The Cookeville-Putnam County Animal Shelter anticipates city retirement benefits for its employees will not happen by the beginning of the new budget year.
Questions arose at the latest Animal Control Board meeting on whether the shelter falls under the county or city. Director Jennifer Hutchinson-Tracey said the situation will likely not be resolved soon.
“For the people that have been employed here many years, how does that work?” Hutchinson-Tracey said. “Do we just, okay bam, now you’re in the retirement program or do we have to grandfather people in and pay back pay or pay what should have been paid into the retire system all along. So those are the things that are having to get worked out.”

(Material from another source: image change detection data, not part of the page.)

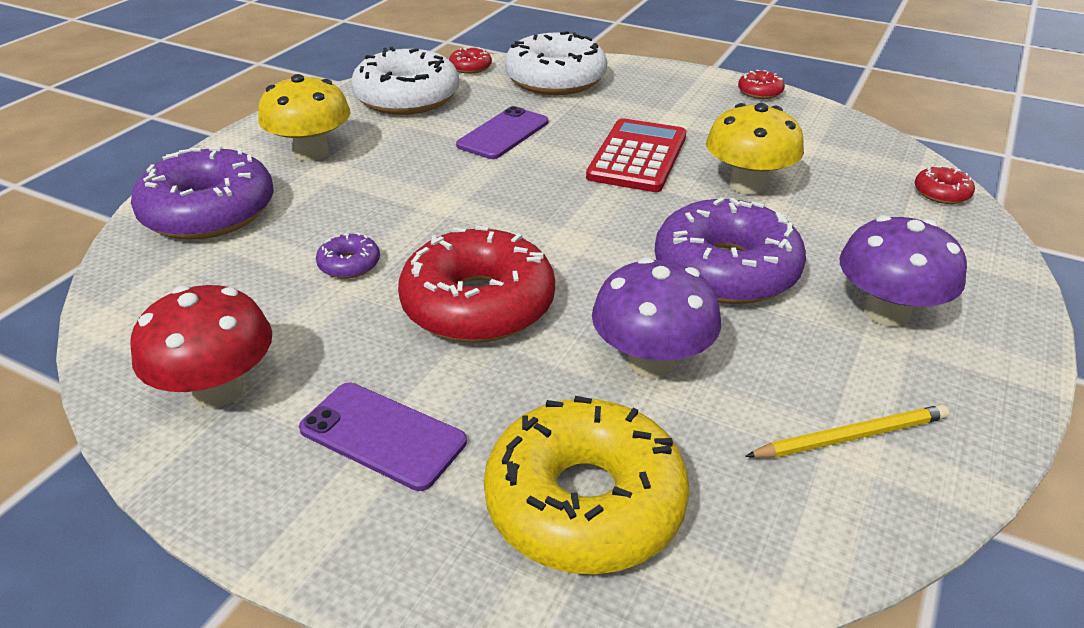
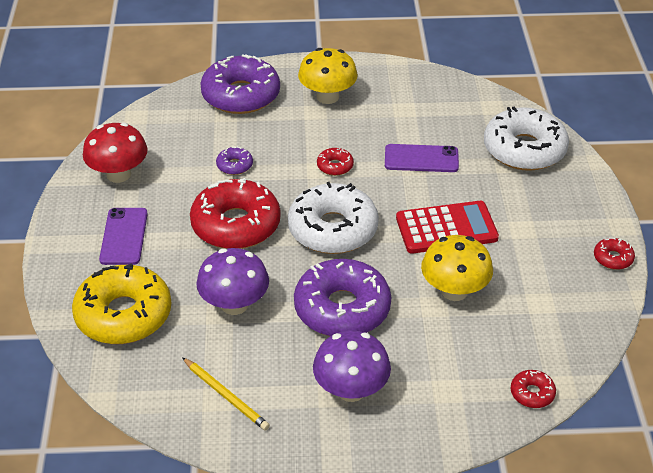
camera: 60 degrees right, 5 degrees up
white donut [351,47,459,115] -> white donut moved to [288,182,379,254]
red donut [449,47,492,74] -> red donut moved to [317,148,354,176]

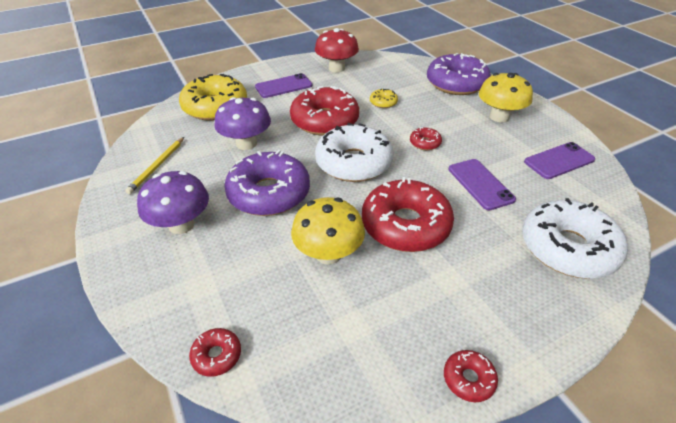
camera: 65 degrees right, 0 degrees up
purple donut [216,146,253,175] -> yellow donut [370,89,398,108]
red calculator [396,201,499,254] -> red donut [362,177,454,252]
none -> purple phone [524,142,595,179]

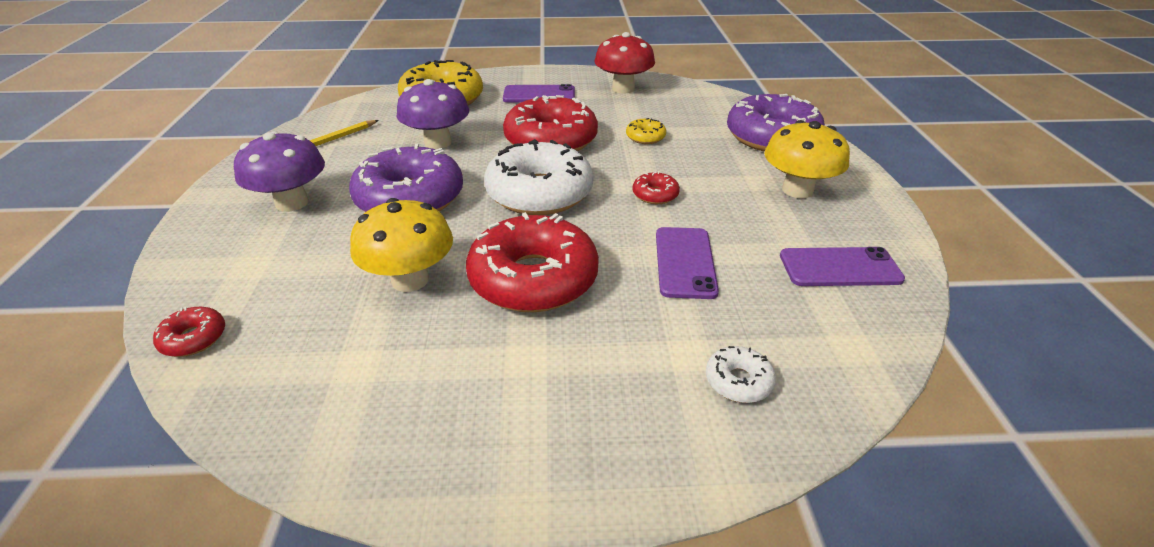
camera: 25 degrees right, 5 degrees down
red donut [444,350,498,402] -> none
white donut [522,198,628,279] -> white donut [706,346,776,403], size x0.43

Hutchinson-Tracey said Cookeville Finance Director Brenda Imel is leading those conversations. Hutchinson-Tracey said they are working with state agencies to find out what the city can or cannot be do.
“It’s very unusual,” Hutchinson-Tracey said. “I worked at several different shelters. I’ve never encountered any kind of structure like this. Other people I talk to all comment on how odd a structure it is.”
Hutchinson-Tracey said even though the shelter is owned by the city and workers have city health insurance, they are not full city employees. The situation spawned in 2000 when the Humane Society could no longer operate the shelter and an intergovernmental Animal Control Board took over.
“It’s not really broke per say, but I think it could be better for everybody if we just kind of figured one way or another how we are going to structure this,” Hutchinson-Tracey said.
However, the formation and by-laws were poorly documented leaving questions of the make up to this day, Hutchinson-Tracey said.